Он выслушал, подумал, кивнул.
– Все верно, мне о моем рождении рассказывали точно такое же.
– Вот видишь, – сказал я. – Эти аисты везде поспевают.
– Да, – согласился он, – везде… Особенно если учесть, что я родился в середине самой жестокой зимы за последние сто лет. Так как насчет аиста?
– Гм, – сказал я в затруднении, – возможно, это были какие-то особо морозоустойчивые аисты?
– Сомневаюсь, – ответил он безжалостно. – Аисты на зиму куда-то улетают. Все.
Я подумал, спросил в затруднении:
– Полагаю, что и красочный рассказ про капусту тоже не катит?
Он ответил, внимательно глядя мне в глаза снизу вверх:
– Да, по той же причине.
– Гм, – сказал я, – ну, про пестики и тычинки рассказывать не буду…
Он перебил:
– Что такое пестики? Ты сядь, а то я шею сверну.

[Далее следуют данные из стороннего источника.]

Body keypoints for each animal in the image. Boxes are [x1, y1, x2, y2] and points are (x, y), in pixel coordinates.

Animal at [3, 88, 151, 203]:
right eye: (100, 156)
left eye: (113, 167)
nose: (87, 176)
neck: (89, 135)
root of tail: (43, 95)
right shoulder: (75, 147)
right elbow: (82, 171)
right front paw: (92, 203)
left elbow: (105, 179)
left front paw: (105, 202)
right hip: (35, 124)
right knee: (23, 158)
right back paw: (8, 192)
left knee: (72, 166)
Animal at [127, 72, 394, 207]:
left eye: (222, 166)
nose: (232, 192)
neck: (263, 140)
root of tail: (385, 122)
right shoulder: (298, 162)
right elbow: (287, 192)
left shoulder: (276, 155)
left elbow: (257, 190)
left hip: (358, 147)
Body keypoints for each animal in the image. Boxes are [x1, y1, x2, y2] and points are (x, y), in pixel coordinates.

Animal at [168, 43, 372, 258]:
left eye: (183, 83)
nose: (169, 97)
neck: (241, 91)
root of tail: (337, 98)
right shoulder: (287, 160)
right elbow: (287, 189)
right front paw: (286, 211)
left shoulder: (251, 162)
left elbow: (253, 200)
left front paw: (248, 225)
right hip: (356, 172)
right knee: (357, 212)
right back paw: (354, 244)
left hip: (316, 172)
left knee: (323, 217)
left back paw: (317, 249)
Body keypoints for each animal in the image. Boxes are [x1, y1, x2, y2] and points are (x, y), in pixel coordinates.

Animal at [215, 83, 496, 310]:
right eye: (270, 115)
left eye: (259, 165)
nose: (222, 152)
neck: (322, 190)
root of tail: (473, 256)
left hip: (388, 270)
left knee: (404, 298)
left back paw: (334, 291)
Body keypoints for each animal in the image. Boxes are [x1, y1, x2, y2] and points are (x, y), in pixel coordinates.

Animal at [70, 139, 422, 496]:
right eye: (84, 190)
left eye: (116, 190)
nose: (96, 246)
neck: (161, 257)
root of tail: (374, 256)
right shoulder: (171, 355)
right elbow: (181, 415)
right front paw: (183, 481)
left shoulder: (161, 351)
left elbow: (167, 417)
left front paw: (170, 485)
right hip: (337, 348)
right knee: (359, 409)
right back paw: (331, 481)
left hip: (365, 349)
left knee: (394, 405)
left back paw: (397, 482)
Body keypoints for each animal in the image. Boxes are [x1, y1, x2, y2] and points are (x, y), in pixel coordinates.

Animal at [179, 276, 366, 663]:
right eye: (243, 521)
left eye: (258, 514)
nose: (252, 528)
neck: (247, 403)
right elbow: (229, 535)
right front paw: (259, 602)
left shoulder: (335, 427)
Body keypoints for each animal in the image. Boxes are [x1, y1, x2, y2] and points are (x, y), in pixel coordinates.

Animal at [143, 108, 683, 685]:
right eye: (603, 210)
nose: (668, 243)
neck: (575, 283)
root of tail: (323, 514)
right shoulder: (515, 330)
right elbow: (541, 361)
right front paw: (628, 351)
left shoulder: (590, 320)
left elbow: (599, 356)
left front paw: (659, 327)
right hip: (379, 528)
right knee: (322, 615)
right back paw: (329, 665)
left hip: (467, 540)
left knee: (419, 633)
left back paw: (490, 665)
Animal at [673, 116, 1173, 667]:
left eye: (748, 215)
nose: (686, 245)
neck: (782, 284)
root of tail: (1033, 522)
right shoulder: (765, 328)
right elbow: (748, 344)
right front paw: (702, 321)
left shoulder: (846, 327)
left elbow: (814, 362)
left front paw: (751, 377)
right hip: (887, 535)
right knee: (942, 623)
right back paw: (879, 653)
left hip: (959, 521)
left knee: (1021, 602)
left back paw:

Я сел, странный какой-то малыш, очень уж правильно строит фразы, да и какое-то мышление у него не совсем, не совсем. Его глаза оказались все равно чуть ниже моих, но уже терпимо. Я вздохнул и рассказал про эти пестики и тычинки, объяснил, что и у бабочек тоже так бывает, а чтобы ребенку было доступнее, проиллюстрировал историю происхождения видов, семьи, частной собственности и государства анекдотами, их у любого в голове в моем «срединном королевстве» больше, чем чего-то полезного, но здесь никто их не знает. Я оснащал примерами, потом из-за спины пахнуло опасностью. Я оглянулся, из замка вышла леди Элинор, лицо грозное, глаза мечут молнии. Не глядя на меня, сразу же спросила резко:
– Родриго, что случилось?
Он пожал плечами:
– Ничего. Жак боится меня так же, как и остальные слуги. Только и всего.
Она остро взглянула в мою сторону.
– А этот дикарь?
Он усмехнулся:
– Этот дикарь, мама, меня не боится. И не понимает, почему надо бояться. Мы с ним общаемся совсем неплохо. С ним интересно.
Она посмотрела на меня с недоверием.